First of all, when considering whether to build out a shed as a home, you should check into local building codes. If you live within city limits, there are likely laws about what type of buildings can be built or placed on your property to become “habitations”. Plopping a shed down and running electricity to it for your teenager to live in could be a big problem whenever it’s noticed by the building inspectors! Moving it to the middle of a few acres in the country doesn’t normally pose these legal issues, but again, it’s best to check with your local building inspector! If it’s illegal to live in a shed, it may be legal to live in an ADU-an Accessory Dwelling Unit. For example, ADU’s in California are required to be at least the size of an efficiency unit (at least 150 sq. ft. livable space plus a bathroom), they must contain a kitchen, a bathroom, they must be built on a permanent foundation, and must be able to turn on/off the ADU utilities without entering the primary unit. (ADU vs Finished Shed Comparison)
Construction: This is the largest area of caution we see. Within this topic, we need to highlight:
- Off-gassing of toxic compounds from interior building materials. If the building was never meant for habitation (even as a chicken coop!), then it may contain building materials that are rated for “outdoor use only” which may give off dangerous pesticides/weatherization chemicals.
- Inferior flooring and framing techniques: We’ve seen them: sheds built to hold push lawnmowers and Christmas decorations may not hold up to daily living over a number of years. Holes or loose joints that develop inevitably allow pests to come in (they want to be cool/warm/fed too!).
- Inferior foundation: Setting a shed on a few cinder blocks is typically not sufficient for daily living and if the floor begins to sag, all kinds of structural issues (including leaks and mold) can ensue.
- Poor insulation: Typically, storage sheds only need to keep the paint from freezing, not keep a person comfortable, so insulation may not be optimal. This includes roof and floor insulation–yes, if your shed is not mounted to a slab foundation, it needs to be insulated!
- Improper sealing (which can cause moisture infiltration and mold growth): If siding is applied over the frame without an air or vapor barrier, it’s easy for moisture to condense inside the walls if they are heated for a living space, or similarly cooled during a hot summer. These steps in normal construction are what inspectors look for, for the safety of the homeowner and longevity of the building.

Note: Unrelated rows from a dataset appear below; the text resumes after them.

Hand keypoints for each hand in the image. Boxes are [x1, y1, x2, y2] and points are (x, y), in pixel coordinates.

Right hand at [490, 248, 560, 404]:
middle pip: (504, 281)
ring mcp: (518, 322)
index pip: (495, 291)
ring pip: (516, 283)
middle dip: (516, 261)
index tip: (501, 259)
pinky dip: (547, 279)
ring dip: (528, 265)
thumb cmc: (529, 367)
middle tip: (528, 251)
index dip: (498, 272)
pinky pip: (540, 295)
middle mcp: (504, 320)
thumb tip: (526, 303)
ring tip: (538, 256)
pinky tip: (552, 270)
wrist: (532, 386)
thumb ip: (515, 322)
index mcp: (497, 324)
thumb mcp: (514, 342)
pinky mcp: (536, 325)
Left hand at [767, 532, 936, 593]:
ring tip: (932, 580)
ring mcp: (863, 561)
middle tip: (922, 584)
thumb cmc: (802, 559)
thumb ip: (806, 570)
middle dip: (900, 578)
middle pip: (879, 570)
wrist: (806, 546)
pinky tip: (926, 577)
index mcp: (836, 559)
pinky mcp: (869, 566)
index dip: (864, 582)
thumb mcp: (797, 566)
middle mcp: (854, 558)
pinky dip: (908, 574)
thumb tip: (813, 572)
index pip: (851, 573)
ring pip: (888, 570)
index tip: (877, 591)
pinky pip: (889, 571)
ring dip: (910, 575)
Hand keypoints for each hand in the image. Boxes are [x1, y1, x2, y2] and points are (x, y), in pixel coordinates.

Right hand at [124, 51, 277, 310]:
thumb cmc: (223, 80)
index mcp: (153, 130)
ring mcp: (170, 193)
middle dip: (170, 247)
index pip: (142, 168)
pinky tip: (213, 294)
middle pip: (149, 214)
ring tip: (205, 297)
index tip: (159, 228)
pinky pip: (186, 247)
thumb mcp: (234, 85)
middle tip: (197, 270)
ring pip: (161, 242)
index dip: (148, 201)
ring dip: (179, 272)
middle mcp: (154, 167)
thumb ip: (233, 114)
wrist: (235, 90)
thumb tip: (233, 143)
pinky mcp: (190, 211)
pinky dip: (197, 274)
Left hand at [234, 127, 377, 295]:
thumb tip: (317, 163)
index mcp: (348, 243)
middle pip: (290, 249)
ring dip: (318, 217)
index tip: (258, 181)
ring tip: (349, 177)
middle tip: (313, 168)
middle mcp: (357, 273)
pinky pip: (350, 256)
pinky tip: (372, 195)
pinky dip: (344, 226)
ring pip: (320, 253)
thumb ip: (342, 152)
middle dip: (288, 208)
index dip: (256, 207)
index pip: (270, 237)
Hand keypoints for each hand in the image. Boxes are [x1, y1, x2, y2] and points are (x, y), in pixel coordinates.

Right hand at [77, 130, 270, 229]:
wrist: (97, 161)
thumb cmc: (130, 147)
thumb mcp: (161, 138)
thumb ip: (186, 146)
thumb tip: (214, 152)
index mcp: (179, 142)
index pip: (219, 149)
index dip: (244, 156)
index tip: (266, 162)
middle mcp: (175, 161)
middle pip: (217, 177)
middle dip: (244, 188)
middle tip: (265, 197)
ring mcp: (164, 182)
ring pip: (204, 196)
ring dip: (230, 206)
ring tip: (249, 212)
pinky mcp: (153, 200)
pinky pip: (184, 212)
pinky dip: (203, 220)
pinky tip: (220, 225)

- Addition of water and sewage facilities warrants several considerations:
- Where is your water source and how will you deal with sewage? Sewage service is probably the biggest hurdle to overcome, as there are 3 options which may or may not be permitted in your locale: connection to the city’s sewer system, installing a septic tank, or installing a composting toilet.
- Plumbing in sinks, toilets, showers and drains also is done by code for a reason–leaks can cause serious mold and hygiene issues. It’s not a good idea to buy that shed if these appliances are added without proper spacing and materials by someone who knows plumbing code.
- Addition of power to the shed: Sometimes power service to a shed (50-100 amp service) is not what you would get for a normal home (200 amp service). Like the plumbing, wiring the shed for power should be done by someone who knows electrical code, so that it’s wired safely!
- Addition of HVAC to the shed: Sticking a “window unit” AC or space heater in the side of the shed may keep you cool or warm if it’s the right size, but without proper ventilation, you could build up CO2 and mold very quickly. CO2 is the product of insufficient ventilation, and face it, a shed is just a small, closed room unless proper ventilation is planned and built-in! The mold can result from simply living in that closed room, because along with CO2, every human exudes water vapor through their lungs and skin. If there are 2 people living there, the air quality will be even worse.
So far, it may sound like a major “NO” to use sheds as homes, but that’s just not true. If you’re allowed to use one in your locale, you can safely do so by starting from scratch (buying a bare-bones model) or buying one from a builder that knows good home construction. Then you can make sure that the construction, outfitting and customization will work for years to come without causing health issues. Let’s face it, home ownership is expensive, but saving on a tiny home just to live uncomfortably from lack of weatherization or get sick from mold is definitely not worth the savings. Therefore, planning is essential!